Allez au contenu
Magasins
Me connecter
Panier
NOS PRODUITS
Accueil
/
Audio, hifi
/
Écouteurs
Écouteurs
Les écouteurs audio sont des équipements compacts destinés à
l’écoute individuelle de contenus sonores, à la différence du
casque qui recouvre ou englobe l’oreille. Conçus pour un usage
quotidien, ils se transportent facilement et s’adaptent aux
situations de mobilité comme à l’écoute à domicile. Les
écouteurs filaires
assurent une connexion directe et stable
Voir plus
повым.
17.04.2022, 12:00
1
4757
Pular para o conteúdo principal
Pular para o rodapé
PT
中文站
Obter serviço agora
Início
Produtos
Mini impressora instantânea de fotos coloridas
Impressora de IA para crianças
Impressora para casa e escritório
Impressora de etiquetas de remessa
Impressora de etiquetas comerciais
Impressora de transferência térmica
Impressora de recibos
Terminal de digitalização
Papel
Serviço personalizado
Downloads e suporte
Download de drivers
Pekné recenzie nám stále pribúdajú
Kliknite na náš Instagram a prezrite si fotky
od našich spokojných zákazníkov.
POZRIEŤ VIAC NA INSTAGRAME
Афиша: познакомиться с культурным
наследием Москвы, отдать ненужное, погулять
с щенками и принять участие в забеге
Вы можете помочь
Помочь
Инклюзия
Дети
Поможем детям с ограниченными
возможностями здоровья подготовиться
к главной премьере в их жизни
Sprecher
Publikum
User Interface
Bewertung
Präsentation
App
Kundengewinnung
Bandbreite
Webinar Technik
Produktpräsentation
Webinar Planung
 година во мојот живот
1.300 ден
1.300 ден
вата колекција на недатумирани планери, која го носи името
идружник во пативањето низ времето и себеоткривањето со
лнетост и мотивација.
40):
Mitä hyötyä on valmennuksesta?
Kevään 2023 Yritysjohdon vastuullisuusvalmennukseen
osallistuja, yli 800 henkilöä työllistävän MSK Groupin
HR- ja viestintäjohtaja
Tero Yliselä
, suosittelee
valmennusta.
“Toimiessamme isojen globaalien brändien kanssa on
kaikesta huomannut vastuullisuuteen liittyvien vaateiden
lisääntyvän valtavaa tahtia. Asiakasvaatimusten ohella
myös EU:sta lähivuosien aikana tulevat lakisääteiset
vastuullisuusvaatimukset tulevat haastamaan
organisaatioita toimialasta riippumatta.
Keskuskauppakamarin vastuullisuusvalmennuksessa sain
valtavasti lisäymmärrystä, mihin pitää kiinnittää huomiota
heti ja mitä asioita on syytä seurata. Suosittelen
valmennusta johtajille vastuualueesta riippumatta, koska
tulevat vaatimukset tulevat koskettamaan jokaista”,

◆ **WORK INSTRUCTIONS**
Reproduce the records from their beginning through the line containing "casque qui recouvre", substituting "Mon panier" for "Panier" and leaving everything else unchanged.

◆ **EXERCISE RESPONSE**
Allez au contenu
Magasins
Me connecter
Mon panier
NOS PRODUITS
Accueil
/
Audio, hifi
/
Écouteurs
Écouteurs
Les écouteurs audio sont des équipements compacts destinés à
l’écoute individuelle de contenus sonores, à la différence du
casque qui recouvre ou englobe l’oreille. Conçus pour un usage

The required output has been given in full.